■ What you should do ■
The whole listing below is to be output exactly, with no line skipped.

■ Data for this exercise ■
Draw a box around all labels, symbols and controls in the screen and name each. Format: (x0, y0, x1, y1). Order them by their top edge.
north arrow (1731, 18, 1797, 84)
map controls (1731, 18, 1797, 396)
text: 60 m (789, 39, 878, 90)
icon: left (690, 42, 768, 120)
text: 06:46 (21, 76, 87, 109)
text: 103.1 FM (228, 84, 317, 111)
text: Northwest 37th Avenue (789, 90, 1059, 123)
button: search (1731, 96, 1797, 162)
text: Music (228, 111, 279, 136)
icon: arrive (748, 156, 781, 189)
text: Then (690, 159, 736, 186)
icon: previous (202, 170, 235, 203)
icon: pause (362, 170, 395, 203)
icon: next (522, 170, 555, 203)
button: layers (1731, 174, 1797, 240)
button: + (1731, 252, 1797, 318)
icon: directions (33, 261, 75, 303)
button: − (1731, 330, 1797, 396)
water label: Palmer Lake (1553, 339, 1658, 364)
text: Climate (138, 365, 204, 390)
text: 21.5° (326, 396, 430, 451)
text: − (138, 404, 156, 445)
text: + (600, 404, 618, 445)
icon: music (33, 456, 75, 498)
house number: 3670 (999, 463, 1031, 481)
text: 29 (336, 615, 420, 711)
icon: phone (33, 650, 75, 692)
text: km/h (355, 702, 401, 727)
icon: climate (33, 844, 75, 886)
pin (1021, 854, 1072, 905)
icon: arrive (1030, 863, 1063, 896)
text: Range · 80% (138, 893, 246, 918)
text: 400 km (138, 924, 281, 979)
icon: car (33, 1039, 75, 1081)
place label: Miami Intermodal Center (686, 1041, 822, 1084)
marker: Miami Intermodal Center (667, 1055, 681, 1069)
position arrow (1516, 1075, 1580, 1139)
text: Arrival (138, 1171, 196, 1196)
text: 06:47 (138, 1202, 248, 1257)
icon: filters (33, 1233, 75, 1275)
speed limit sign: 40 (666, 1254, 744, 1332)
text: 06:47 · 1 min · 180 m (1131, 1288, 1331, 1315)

■ Answer space ■
Draw a box around all labels, symbols and controls in the screen and name each. Format: (x0, y0, x1, y1). Order them by their top edge.
north arrow (1731, 18, 1797, 84)
map controls (1731, 18, 1797, 396)
text: 60 m (789, 39, 878, 90)
icon: left (690, 42, 768, 120)
text: 06:46 (21, 76, 87, 109)
text: 103.1 FM (228, 84, 317, 111)
text: Northwest 37th Avenue (789, 90, 1059, 123)
button: search (1731, 96, 1797, 162)
text: Music (228, 111, 279, 136)
icon: arrive (748, 156, 781, 189)
text: Then (690, 159, 736, 186)
icon: previous (202, 170, 235, 203)
icon: pause (362, 170, 395, 203)
icon: next (522, 170, 555, 203)
button: layers (1731, 174, 1797, 240)
button: + (1731, 252, 1797, 318)
icon: directions (33, 261, 75, 303)
button: − (1731, 330, 1797, 396)
water label: Palmer Lake (1553, 339, 1658, 364)
text: Climate (138, 365, 204, 390)
text: 21.5° (326, 396, 430, 451)
text: − (138, 404, 156, 445)
text: + (600, 404, 618, 445)
icon: music (33, 456, 75, 498)
house number: 3670 (999, 463, 1031, 481)
text: 29 (336, 615, 420, 711)
icon: phone (33, 650, 75, 692)
text: km/h (355, 702, 401, 727)
icon: climate (33, 844, 75, 886)
pin (1021, 854, 1072, 905)
icon: arrive (1030, 863, 1063, 896)
text: Range · 80% (138, 893, 246, 918)
text: 400 km (138, 924, 281, 979)
icon: car (33, 1039, 75, 1081)
place label: Miami Intermodal Center (686, 1041, 822, 1084)
marker: Miami Intermodal Center (667, 1055, 681, 1069)
position arrow (1516, 1075, 1580, 1139)
text: Arrival (138, 1171, 196, 1196)
text: 06:47 (138, 1202, 248, 1257)
icon: filters (33, 1233, 75, 1275)
speed limit sign: 40 (666, 1254, 744, 1332)
text: 06:47 · 1 min · 180 m (1131, 1288, 1331, 1315)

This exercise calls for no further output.